I rely on what I affectionately refer to as my “wine friends” for all sorts of wine guidance. Do they know a wine bar or shop in Tampa I should visit when I’m there seeing family? Is there a winery in Bordeaux my sister can check out when she’s in town? What birth-year wine might I consider buying for my newborn niece to drink in 21 years? I met most of them six years ago when we worked together at a restaurant in New York. They were on the wine team and I wasn’t, so this has been going on for a while.
While visiting one such friend a few weeks ago, I became absolutely goo-goo-eyed over the nearly three-foot-tall, wooden wine rack in her very chic apartment. Surely this was leftover shelving from one of the restaurants she worked in, I thought — it seemed so incredibly bespoke! “It’s from Etsy, can you believe it?” she asked. Truly, I could not. I snapped pictures of it in secret while she refilled my glass of wine, sent the shots to my sister/roommate for validation and approval, and then smashed the buy button.
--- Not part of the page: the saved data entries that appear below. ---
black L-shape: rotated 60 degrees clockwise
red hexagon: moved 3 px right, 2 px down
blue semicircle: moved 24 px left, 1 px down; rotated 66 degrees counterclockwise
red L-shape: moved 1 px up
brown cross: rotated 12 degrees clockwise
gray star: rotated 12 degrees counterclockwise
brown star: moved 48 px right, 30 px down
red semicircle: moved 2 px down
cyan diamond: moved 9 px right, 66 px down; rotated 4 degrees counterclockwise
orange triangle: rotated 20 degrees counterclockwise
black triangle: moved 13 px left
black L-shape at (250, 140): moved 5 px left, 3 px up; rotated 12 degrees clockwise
The root of my wine storage problem is that I buy wine faster than I drink it, because, like many people these days, I buy bottles from my neighborhood shops and restaurants to show support, on top of being subscribed to a wine cub. This wasn’t the first time I came across a seemingly ideal method for storing my inventory — which, prior to the arrival of the 36-bottle Decomil wine rack, was spread out between a corner of the refrigerator and the bottom of a two-tier bar cart. But all the other modes of storage I had considered and let languish in digital shopping carts (read: wine coolers) had me spending hundreds of dollars; this one cost me $60.
Of course, the rack won’t solve what a wine cooler or my refrigerator is able to do, which is keep bottles at sommelier-recommended temperatures and thus ready to open at virtually any time. But I’d guess that most of us feel fine popping a bottle in the fridge a couple of hours before opening it. If you’re really in a pinch, you can wrap the bottle in a wet paper towel and put it in the freezer for about 12 minutes (another pro tip from a wine friend).
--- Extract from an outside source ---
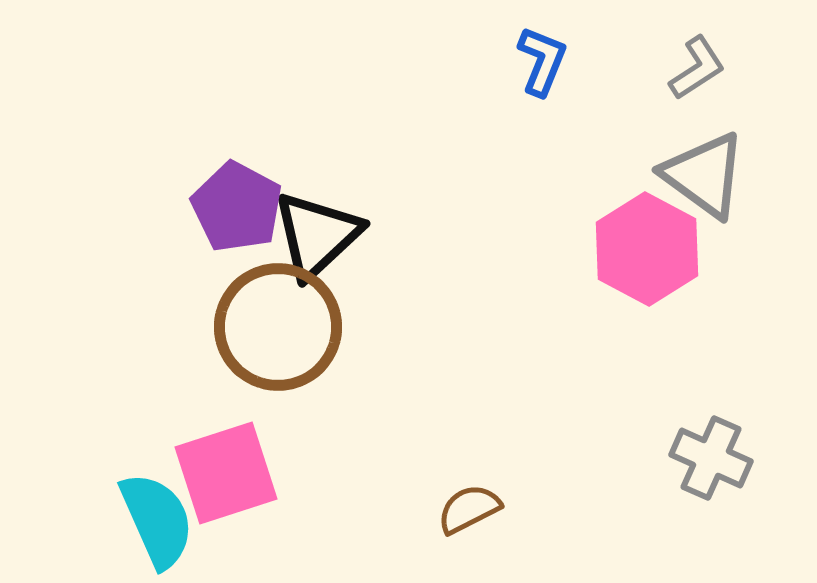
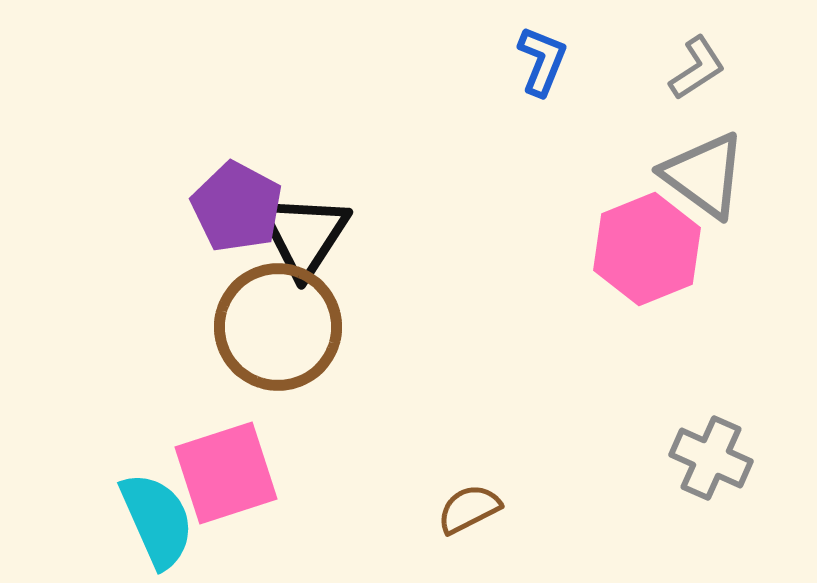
black triangle: moved 13 px left; rotated 14 degrees counterclockwise
pink hexagon: rotated 10 degrees clockwise
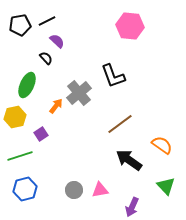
Perhaps even more of a detractor than the high price tag, those wine coolers are clunky. They’re not the sort of thing that could easily fit into any room or style of decor. This wine rack, on the other hand, looks incredibly elegant when nestled next to my bar cart. It has been one of the rare home additions that hasn’t prompted me to stare at it for days asking, “Does this look weird here?”
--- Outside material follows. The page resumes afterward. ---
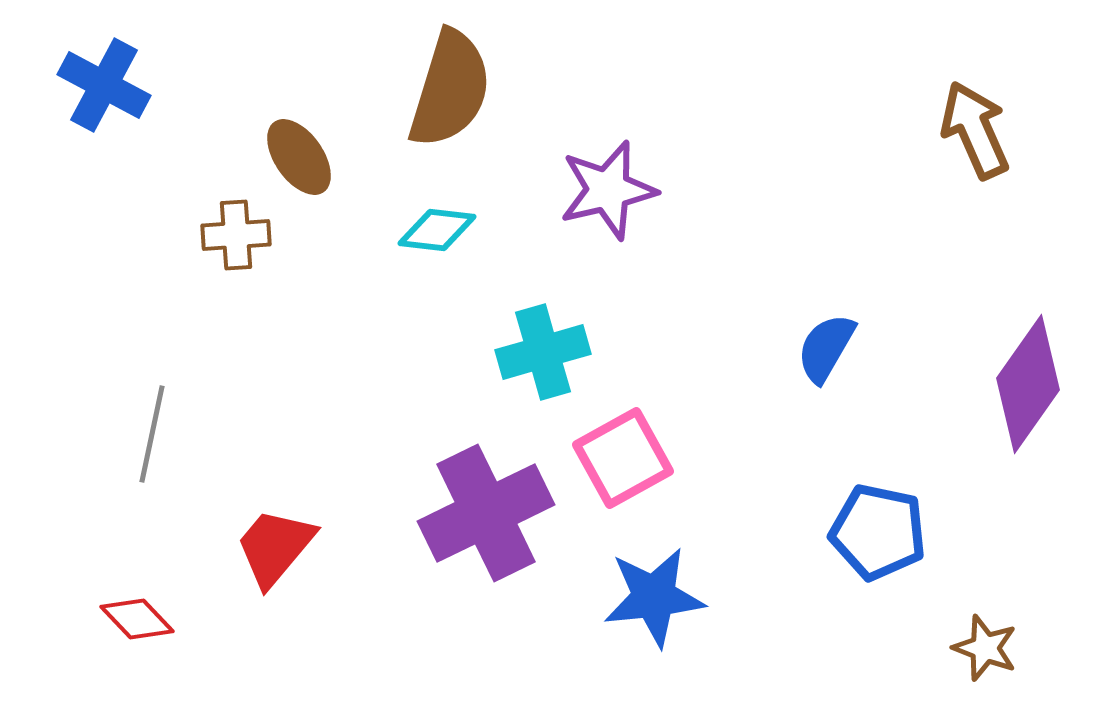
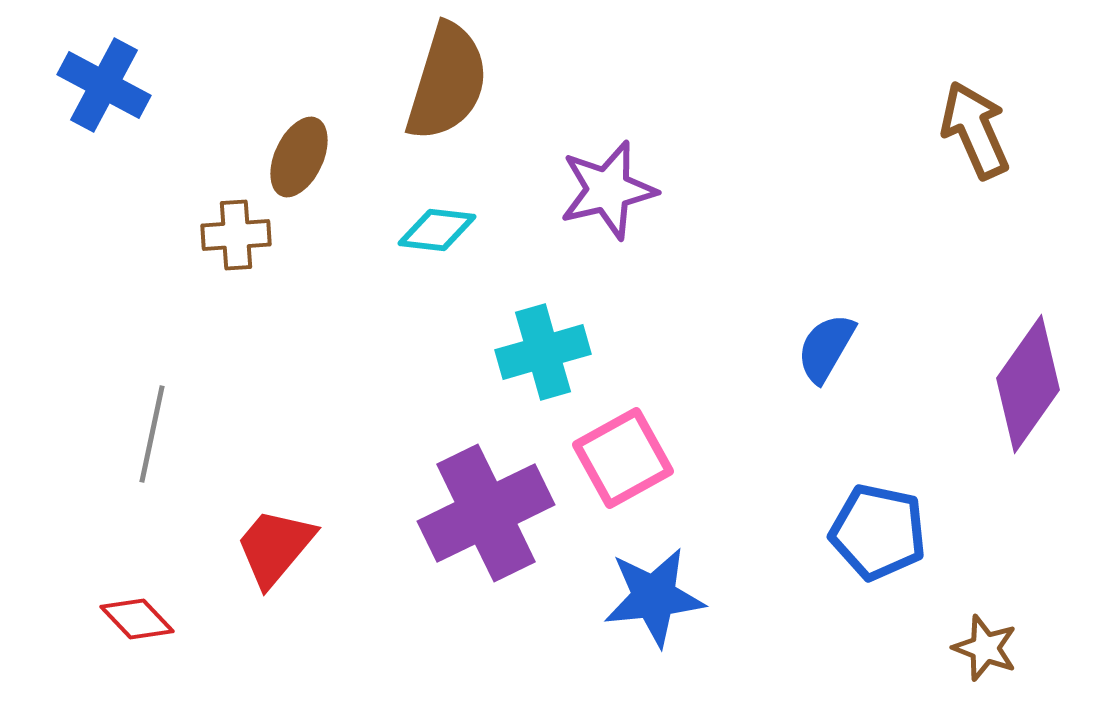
brown semicircle: moved 3 px left, 7 px up
brown ellipse: rotated 60 degrees clockwise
“It’s incredibly easy to set up too,” said my friend and several Etsy commenters. And sure enough, when the bamboo pieces arrived they took about 10 minutes to come together and in a manner that felt incredibly reminiscent of playing with Lincoln logs. (It would’ve taken half the time had I paid attention to either the product shot or the instructions.) So if you’ve been flirting with buying a $400+ wine cooler, consider getting yourself a chic and much cheaper wine rack from an Etsy seller. I’m already thinking of buying myself a second 36-bottle rack to stack right on top.